Asthma + Lung UK provide a comprehensive range of inhaler technique videos. People using inhalers are advised to check their own technique agasint these at least twice a year to make sure they are getting the best out of their medication.

== Research ==
Asthma + Lung UK – and its previous incarnations – is known for the research it has been carrying out into asthma and lung disease for the past decades. It has informed a number of parliamentary debates on the issue.

Since 2012, Asthma UK has conducted an annual survey of people with asthma, looking into their experience of living with the condition and the care they receive. The survey has been taken over and continued by Asthma + Lung UK since the merger with the British Lung Foundation.

In 2014, Asthma UK founded the Centre for Applied Research in asthma at the University of Edinburgh. The Centre has been a regular participant in the Scottish Parliament's Cross-Party Group on Lung Health since its inception in 2021.

In 2018 the British Lung Foundation helped found the Taskforce for Lung Health, which brought together representatives from over 40 organisations in the sector to make recommendations on how to improve treatment for lung disease in the UK. In 2020, the taskforce revealed that lung patients' symptoms had improved during lockdown as a result of a drop in air pollution.

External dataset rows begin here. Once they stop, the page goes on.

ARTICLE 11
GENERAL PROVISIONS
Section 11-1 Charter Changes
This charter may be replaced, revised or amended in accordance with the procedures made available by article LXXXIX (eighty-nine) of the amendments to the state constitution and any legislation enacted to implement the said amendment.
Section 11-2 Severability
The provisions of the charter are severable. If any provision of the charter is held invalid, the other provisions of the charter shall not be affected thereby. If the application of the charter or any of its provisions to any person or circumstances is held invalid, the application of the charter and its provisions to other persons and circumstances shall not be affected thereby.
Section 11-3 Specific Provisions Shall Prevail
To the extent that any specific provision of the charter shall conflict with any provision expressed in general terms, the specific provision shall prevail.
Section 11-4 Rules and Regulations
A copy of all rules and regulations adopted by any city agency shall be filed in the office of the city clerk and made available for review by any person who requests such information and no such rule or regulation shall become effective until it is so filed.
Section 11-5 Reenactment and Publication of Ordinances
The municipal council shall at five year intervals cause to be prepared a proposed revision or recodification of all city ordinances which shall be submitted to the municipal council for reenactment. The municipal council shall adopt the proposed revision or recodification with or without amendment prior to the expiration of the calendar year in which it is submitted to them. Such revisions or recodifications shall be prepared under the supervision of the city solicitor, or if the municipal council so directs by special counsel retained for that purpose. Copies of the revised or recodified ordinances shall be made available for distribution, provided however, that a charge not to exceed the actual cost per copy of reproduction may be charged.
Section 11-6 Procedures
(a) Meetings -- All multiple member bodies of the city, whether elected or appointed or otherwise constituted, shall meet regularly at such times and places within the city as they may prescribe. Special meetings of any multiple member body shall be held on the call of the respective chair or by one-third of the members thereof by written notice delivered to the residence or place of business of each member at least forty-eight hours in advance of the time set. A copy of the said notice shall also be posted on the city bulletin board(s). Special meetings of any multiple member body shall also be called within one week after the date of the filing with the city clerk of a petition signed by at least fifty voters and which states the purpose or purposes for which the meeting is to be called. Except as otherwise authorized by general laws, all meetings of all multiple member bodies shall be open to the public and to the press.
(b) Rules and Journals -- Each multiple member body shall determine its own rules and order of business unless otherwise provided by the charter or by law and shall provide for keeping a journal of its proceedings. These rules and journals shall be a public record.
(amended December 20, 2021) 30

However in 2021, it warned that one fifth of lung disease patients had to wait more than a year for a prognosis, and risked dying before they were even diagnosed.

In 2023, Asthma + Lung UK published research which suggested up to 750,000 people in England were being misdiagnosed with asthma, due to a lack of simple tests for common lung conditions. The research claimed these misdiagnoses cost the government an estimated £132 million each year.

Research published by the charity in 2024 showed that while deaths from asthma attacks were up by a quarter since 2010, two thirds of asthma deaths were preventable.

== Funding ==
From 2021 to 2022, Asthma + Lung UK raised £13.9 million. Of this amount, £5.1m came from legacies (37%), £4.3m from donations (31%), £1.4m from fundraising (10%), £1.3m from grants (9%), £0.5m from gifts in kind (4%), and £0.4m from its investment portfolio (3%).